Globally, digital health startups raised US$4 billion ($6.2 billion) in the first quarter of 2026 across 110 deals, producing an average deal size of US$36.7 million - the highest since the fourth quarter of 2021.

“When 86 percent of founders identify capital access as a top-five barrier, that’s a structural failure in how we’ve built our investment ecosystem," says Dr Elaine Stead, principal at Main Sequence Ventures.

"It’s not a new observation that Australia lags the world, with VC accounting for only 0.16 percent of Australia’s GDP - but it represents real companies that stall, real breakthroughs that don’t reach patients, and real talent that eventually finds a better-funded home somewhere else.

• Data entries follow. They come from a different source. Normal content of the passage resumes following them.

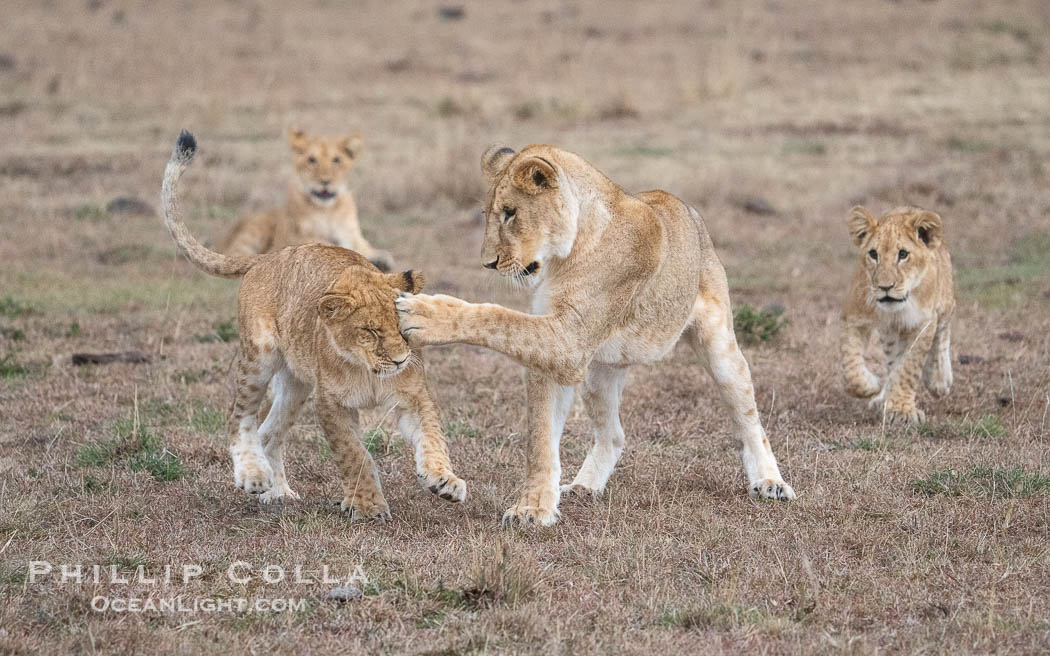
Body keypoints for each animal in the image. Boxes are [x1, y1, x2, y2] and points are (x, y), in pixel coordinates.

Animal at [220, 128, 393, 272]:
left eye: (336, 160)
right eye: (312, 160)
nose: (325, 181)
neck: (328, 211)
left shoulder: (353, 235)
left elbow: (364, 247)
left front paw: (381, 259)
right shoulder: (298, 238)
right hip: (253, 233)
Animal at [396, 143, 795, 527]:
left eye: (510, 212)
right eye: (487, 214)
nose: (488, 263)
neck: (566, 253)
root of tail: (690, 212)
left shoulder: (567, 341)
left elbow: (496, 317)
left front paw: (423, 312)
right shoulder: (556, 357)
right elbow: (541, 441)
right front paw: (534, 509)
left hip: (720, 348)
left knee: (749, 419)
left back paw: (770, 482)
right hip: (598, 372)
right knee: (614, 435)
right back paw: (585, 486)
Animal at [841, 205, 955, 425]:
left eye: (903, 254)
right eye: (873, 254)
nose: (885, 287)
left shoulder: (924, 323)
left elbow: (909, 367)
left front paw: (902, 410)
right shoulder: (854, 317)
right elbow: (851, 369)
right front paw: (873, 384)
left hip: (946, 300)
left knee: (944, 331)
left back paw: (939, 379)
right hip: (889, 335)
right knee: (892, 362)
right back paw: (884, 396)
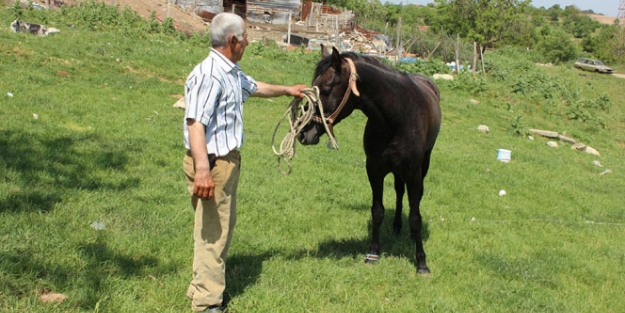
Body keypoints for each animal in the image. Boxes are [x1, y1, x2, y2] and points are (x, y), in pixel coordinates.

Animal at [296, 46, 438, 272]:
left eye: (325, 89)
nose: (303, 133)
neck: (396, 117)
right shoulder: (374, 169)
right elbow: (377, 211)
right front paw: (373, 253)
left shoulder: (413, 173)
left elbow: (415, 217)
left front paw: (421, 263)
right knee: (399, 191)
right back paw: (396, 227)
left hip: (424, 164)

“What concerns me more is the second finding -  the lack of dedicated digital health investors.

"The opportunity in Australian digital health is genuine and significant. The question is whether we’re willing to invest in it with conviction before that opportunity moves offshore.”

Rachel Yang, partner at impact investment fund Giant Leap, also points out that with most digital health founders being women it is no surprise that the top challenge they face is access to capital.

"Women are the majority of healthcare users, the majority of the healthcare workforce, they drive most household healthcare decisions, and represent over half the population" says Yang.

“The capital gap they face is not unique to digital health. It reflects a broader pattern across the startup ecosystem, where investment decision-making remains predominantly male.

"In a sector where the founder base skews heavily female, that structural dynamic has a compounding effect.”

The five newly funded companies by ANDHealth span applications from scientific diagnostics and cardiac monitoring to hearing health, clinical coding and chronic disease self-management, reflecting the breadth of innovation emerging from Australian digital health ventures.

ANDHealth's program provides each company with up to 18 months of structured commercialisation support alongside the funding, covering regulatory strategy, reimbursement pathway design and market access planning - areas Le Grice identifies as persistent gaps in Australia's health innovation ecosystem.